The midfielder could have been hit with an 11-match suspension for a second aggravated breach of FA Rule E3 (1), having made reference to the sexual orientation of a match referee in 2016. But the commission considered the insult referred to McShane’s nationality only and did not treat it as an ethnic slur. That view, along with Finley’s eventual admission of guilt, resulted in the lesser sanction.

Finley initially denied calling the former Sunderland, Hull and Reading defender a “pikey” after McShane told the referee, Tom Nield, he was racially abused during the game on New Year’s Day. After the match the 27-year-old told Nield that he had called McShane “a prick” and, when interviewed by the FA on January 15th, claimed to have said: “f**k off back to your caravan you prick.” The midfielder eventually admitted the breach when charged on February 26th.

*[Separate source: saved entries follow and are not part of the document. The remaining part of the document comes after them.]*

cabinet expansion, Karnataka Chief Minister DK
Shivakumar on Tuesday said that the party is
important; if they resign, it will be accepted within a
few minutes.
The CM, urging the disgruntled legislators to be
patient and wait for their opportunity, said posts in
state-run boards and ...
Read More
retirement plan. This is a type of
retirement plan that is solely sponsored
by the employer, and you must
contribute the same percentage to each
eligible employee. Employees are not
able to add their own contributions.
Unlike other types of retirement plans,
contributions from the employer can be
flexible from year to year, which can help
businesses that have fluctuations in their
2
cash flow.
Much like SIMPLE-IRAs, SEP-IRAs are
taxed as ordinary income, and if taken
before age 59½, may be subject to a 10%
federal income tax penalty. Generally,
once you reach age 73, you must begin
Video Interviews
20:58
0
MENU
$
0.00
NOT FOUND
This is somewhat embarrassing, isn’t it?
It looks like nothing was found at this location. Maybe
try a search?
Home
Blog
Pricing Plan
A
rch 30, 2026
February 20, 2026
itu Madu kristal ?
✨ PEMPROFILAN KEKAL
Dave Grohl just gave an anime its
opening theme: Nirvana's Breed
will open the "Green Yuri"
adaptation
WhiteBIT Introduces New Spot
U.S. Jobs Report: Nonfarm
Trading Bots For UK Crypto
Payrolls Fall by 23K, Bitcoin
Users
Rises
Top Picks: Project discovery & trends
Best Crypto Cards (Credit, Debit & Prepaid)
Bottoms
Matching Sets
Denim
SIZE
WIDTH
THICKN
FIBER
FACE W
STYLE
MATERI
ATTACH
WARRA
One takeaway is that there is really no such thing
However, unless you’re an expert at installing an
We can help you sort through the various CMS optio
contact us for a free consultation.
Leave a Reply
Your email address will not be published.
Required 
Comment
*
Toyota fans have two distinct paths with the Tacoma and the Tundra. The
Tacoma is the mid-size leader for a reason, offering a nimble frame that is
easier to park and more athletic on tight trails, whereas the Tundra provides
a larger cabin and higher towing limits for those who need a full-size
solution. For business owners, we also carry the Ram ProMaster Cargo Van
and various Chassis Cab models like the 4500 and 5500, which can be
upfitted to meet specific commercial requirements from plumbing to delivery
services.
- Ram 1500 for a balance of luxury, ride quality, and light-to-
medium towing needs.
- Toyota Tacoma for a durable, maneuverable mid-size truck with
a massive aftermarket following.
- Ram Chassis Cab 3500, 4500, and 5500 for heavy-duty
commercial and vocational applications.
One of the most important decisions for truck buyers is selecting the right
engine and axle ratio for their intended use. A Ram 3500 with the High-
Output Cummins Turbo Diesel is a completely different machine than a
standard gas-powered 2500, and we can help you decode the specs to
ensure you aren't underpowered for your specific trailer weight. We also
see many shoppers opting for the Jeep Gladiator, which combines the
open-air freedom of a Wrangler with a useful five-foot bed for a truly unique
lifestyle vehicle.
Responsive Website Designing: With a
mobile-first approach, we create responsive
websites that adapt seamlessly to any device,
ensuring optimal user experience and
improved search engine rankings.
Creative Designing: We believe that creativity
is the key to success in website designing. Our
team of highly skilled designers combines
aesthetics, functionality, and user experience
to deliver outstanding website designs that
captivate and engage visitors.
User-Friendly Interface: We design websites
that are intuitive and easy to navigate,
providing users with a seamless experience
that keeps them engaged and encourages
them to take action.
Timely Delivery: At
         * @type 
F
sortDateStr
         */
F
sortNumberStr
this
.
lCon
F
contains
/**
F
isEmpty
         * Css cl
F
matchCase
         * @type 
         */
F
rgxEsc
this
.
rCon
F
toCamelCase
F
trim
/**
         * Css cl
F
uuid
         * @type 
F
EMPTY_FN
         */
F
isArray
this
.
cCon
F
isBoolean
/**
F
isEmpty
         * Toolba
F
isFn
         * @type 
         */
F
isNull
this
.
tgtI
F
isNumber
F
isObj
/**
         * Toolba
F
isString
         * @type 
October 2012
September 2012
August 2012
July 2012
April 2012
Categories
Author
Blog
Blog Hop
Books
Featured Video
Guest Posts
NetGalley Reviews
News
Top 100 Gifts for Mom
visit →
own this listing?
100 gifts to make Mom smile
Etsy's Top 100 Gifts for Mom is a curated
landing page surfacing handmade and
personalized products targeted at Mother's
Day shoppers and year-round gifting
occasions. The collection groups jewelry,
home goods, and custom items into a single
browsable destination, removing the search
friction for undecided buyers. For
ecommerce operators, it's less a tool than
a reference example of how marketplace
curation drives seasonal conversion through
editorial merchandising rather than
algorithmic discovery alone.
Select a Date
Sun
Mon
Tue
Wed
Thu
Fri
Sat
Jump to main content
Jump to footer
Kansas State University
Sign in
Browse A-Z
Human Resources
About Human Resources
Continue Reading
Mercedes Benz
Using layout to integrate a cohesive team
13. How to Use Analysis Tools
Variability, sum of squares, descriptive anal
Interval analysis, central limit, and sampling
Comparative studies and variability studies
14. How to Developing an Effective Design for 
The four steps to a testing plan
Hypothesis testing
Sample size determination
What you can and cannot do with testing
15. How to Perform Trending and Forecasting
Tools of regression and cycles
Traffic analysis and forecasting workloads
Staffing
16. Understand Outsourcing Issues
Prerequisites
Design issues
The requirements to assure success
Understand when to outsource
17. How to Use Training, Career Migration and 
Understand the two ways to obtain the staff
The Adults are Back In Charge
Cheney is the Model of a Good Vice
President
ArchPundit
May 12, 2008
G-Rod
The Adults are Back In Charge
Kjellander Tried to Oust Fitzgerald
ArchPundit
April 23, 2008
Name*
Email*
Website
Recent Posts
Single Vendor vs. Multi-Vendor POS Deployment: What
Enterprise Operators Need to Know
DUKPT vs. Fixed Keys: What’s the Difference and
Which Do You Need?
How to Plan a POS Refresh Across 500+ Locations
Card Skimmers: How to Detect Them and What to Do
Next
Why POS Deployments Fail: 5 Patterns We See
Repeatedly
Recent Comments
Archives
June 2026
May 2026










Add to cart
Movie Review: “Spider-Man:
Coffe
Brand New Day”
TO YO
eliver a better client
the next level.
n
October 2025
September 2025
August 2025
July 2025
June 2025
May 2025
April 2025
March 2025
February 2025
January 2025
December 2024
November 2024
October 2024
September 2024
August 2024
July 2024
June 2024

In the written reasons for its decision, the commission says: “The participant [Finley] had nationality in mind since in his witness statement he says ‘I did make reference that Paul should go back to his caravan and that I was referencing his being Irish in doing so’.”

It adds: “Nevertheless, the word ‘pikey’ implied more insult than being implicitly called merely ‘Irish’. ‘Pikey’ has well-known disparaging connotations associated with the term and is therefore commonly considered a slur.”

Finley’s suspension is with immediate effect until Accrington have completed eight matches. The Liverpool-born player, who was released by Everton when he was 16, is permitted to appeal.

It is not the first lengthy ban handed down for abuse against an Irish player, with Rotherham’s Kirk Broadfoot handed a 10-game ban and fined £7,500 (€8,500) under Rule E3 (1) for aiming sectarian abuse at Ireland international James McClean in 2015.

The exact nature of the offending comments were never made public after a confidentiality agreement was signed prohibiting anyone involved in the case from commenting on it.

The ban was a record for verbal abuse in English football, beating the eight games handed to Luis Suarez when he was found guilty of racially abusing Patrice Evra in December 2011.

Last week, Grimsby midfielder Elliott Whitehouse was charged by the FA with alleged racist abuse towards a Northampton player.

The incident, which involved an unnamed Cobblers player, took place in the two clubs’ League Two clash on November 23rd.

Whitehouse has until May 4th to respond after being charged with an “aggravated breach” of FA Rule E3(2).